I can't see that standing the test of any serious legal challenge. Think about it.
List a set of 101 genes.
Declare them 'non-essential'.
Build a synthetic organism which doesn't contain the 101 non-essential genes.
Claim ownership of any synthetic organism that does not contain 55 or more of the 101 non essential genes.
It's a bit like saying yellow, blue and red painted walls are not essential in a building. I've built a house in which the walls have not been painted. I own that house. I therefore now own any building which does not have two or more yellow, red or blue walls. It's barmy just as claiming ownership of any lifeform which does not have one or more of a left leg, left arm and left ear - none of which are essential but hardly redundant either - would be barmy. But translate it into legalese and an intellectual property claim in a technically complex area and somehow it attains disproportionate and dangerous credibility.

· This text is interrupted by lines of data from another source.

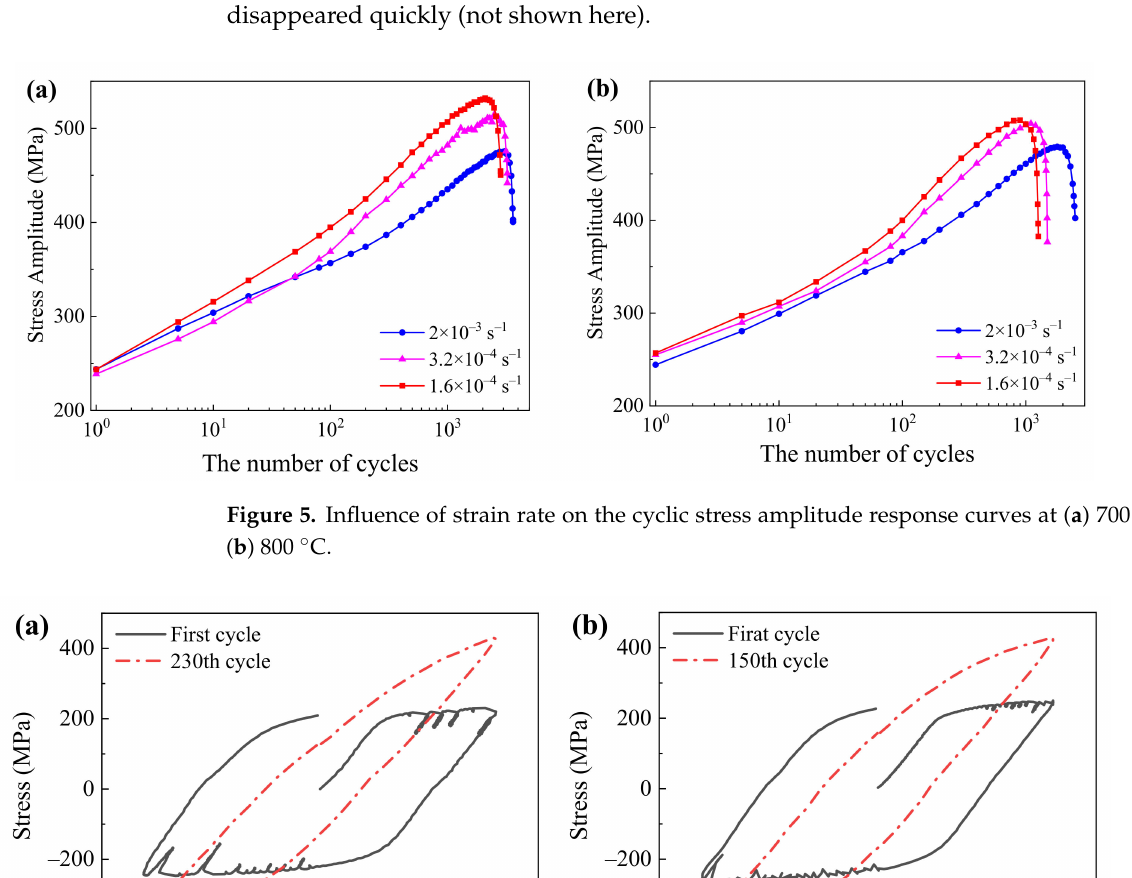
Figure 6. DSA effect reflected by hysteresis loops (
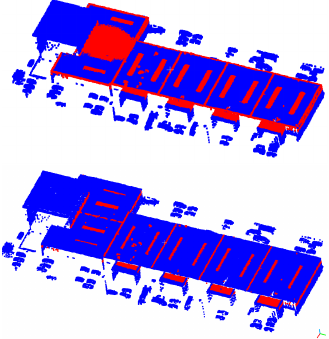
Figure 11. Regarding the distance threshold , at 20 cm, confusion between ‘deviations’ and slightly sloped roofs that were reconstructed as flat ones occurred (top, red spot on the left). On the other hand, at 40 cm (bottom), such confusion did not appear anymore but critical seeds of the most important ‘deviation’ objects were still identified (e.g. all missing windows have a number of red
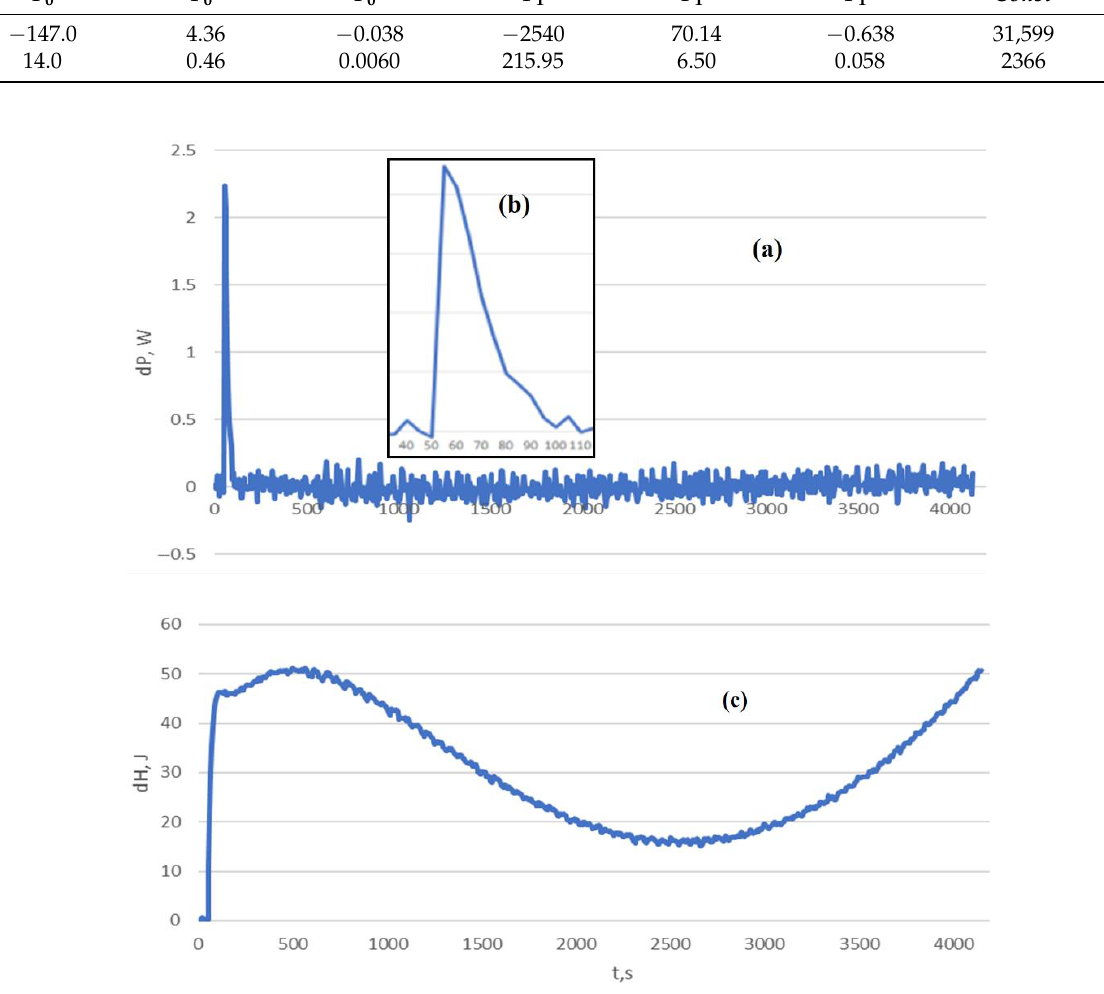
Figure 8. Residual enthalpy for T 0 Equation in (15) with coefficients from Table 4. Table 4. The coefficients for Equation (15). a 01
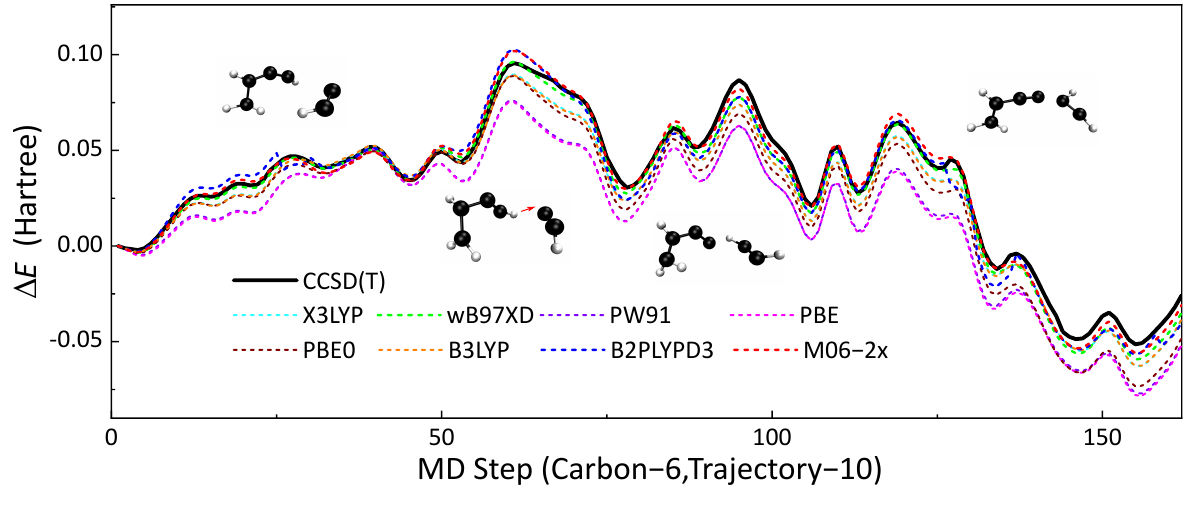
Figure 6. The no. 10 soot trajectory containing six carbon atoms was taken as an example, the profiles of ∆ E with MD times obtained by different DFT methods (dotted line) are shown in this figure, and the results of CCSD(T) (black line) were used as the reference. Each time step of molecular dynamics took 0.5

This kind of 'claim it by omission' tactic always reminds me of the classic English contract law case, Felthouse v Brindley in 1862. Felthouse wrote to his nephew, Brindley, offering to buy a horse for £30 and 15 shillings and declaring that if he didn't get a response the deal was sealed. The nephew sold the horse to someone else and then got sued by his uncle. The judge, Justice Willes, threw the case out:
"It is clear that the uncle had no right to impose upon the nephew a sale of his horse... unless he chose to... repudiate the offer."
The nephew had no obligation to repudiate the unsolicited deal in writing.
The US Patent Office and WIPO should follow suit with this patent and throw it out too.